DNA Replication process is used for producing two similar replicas of the original DNA molecule during cell division. This procedure is defined as a mechanism for transmission of genetic information after generation. The process is followed by numerous steps that involve multiple proteins called replication enzymes and RNA. It is carried out by an enzyme called helicase which breaks the hydrogen bonds holding the complementary bases of DNA together. DNA is made up of two complementary strands and during replication these strands get separated. Each strand of the original DNA molecule then serves as a template for the production of its counterpart. The DNA found within the nucleus must be replicated to ensure that each new cell receives an appropriate number of chromosomes.
Steps for the replication of DNA include:
• Initiation: The DNA molecule unwinds and separates to form a small open complex.
• Elongation: RNA polymerase moves along the template strand, synthesising an mRNA molecule
• Termination: In prokaryotes there are two ways in which transcription is terminated.
When a cell divides, each daughter cell receives its full complement of genetic material in the form of chromosomes that contains DNA. A chromosome is made of two long strands of DNA and several types of proteins. A DNA strand is made up of a long backbone of sugar and phosphate units. In DNA, the bases of one strand bind with those of the other strand. The process of replication begins at origin of replication on the double helix known as ‘oriC’. The separation of two strands creates a Y shape, which is known as replication fork. These two replication forks together make structure called replication bubble.
DNA polymerases add nucleotides to 3′ end of an existing DNA strand and the direction of replication is from 5′ to 3′ direction as DNA polymerase acts on the 3′-OH of the existing strand to add free nucleotides.
These two separate strand acts as a template for making new strand of DNA. One strand oriented towards replication fork is known as leading strand and the other moving away from the fork is known as lagging strand.
The lagging strand made in fragments and these small fragments are called as Okazaki fragments.

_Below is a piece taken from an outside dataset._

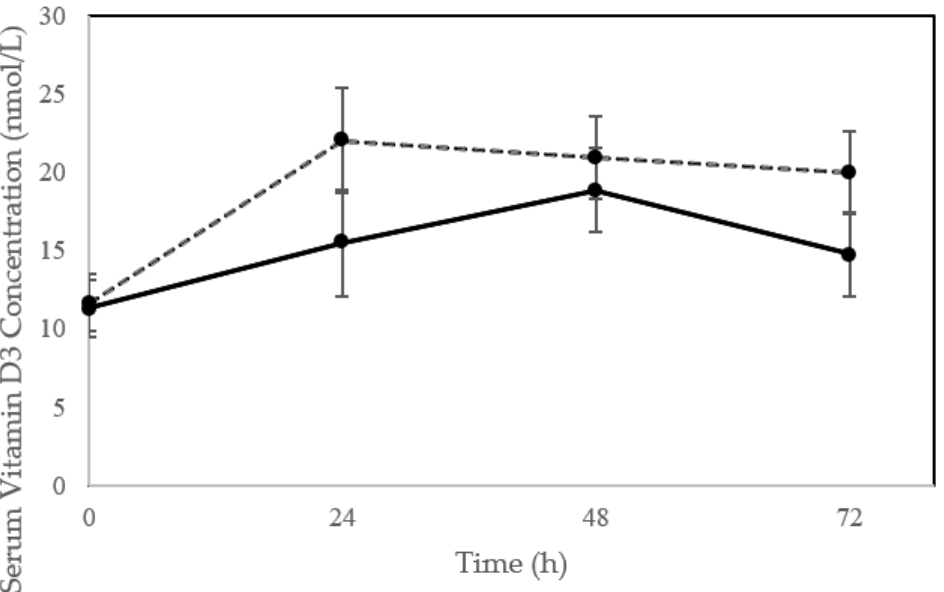
Figure 1. Vitamin D 3 concentration following a single bout of sun exposure (time 0) in older (solid line) compared to younger (dashed lines) adults. Serum vitamin D 3 concentration increased significantly post exposure (time effect; p < 0.002) with a trend for a difference in vitamin D 3 response between older and younger individuals (time*group; p = 0.09). Error bars represent ± SE. Despite changes in serum vitamin D 3 concentration, serum 25(OH)D concentration did not change following sunlight exposure and was not different between baseline and 72 h ( p = 0.561) or baseline and 168 h post exposure ( p = 0.237) (Figure 2).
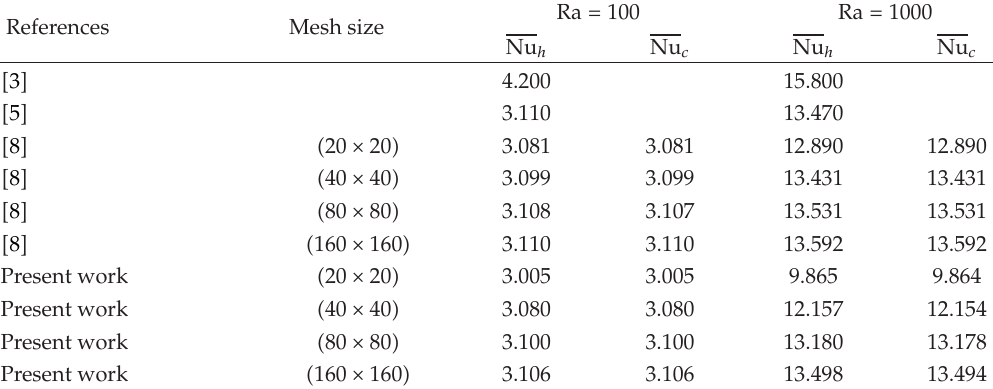
Table 1: Comparison of the average Nusselt number, Nu, against some previous results for isothermal vertical walls in a square cavity in the case φ (cid:8) 90 ◦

DNA ligase joins together the Okazaki fragments into a single DNA molecule.
The newly synthesised strand of DNA (daughter stand) is made by the addition of a nucleotide that is complementary to the parent strand of DNA.In DNA replication process, one parent strand is always passed on to the daughter helix of DNA.
After elongation of DNA strands, the strands are further checked for errors and repairs, and telomere sequences are further added to the ends of the DNA.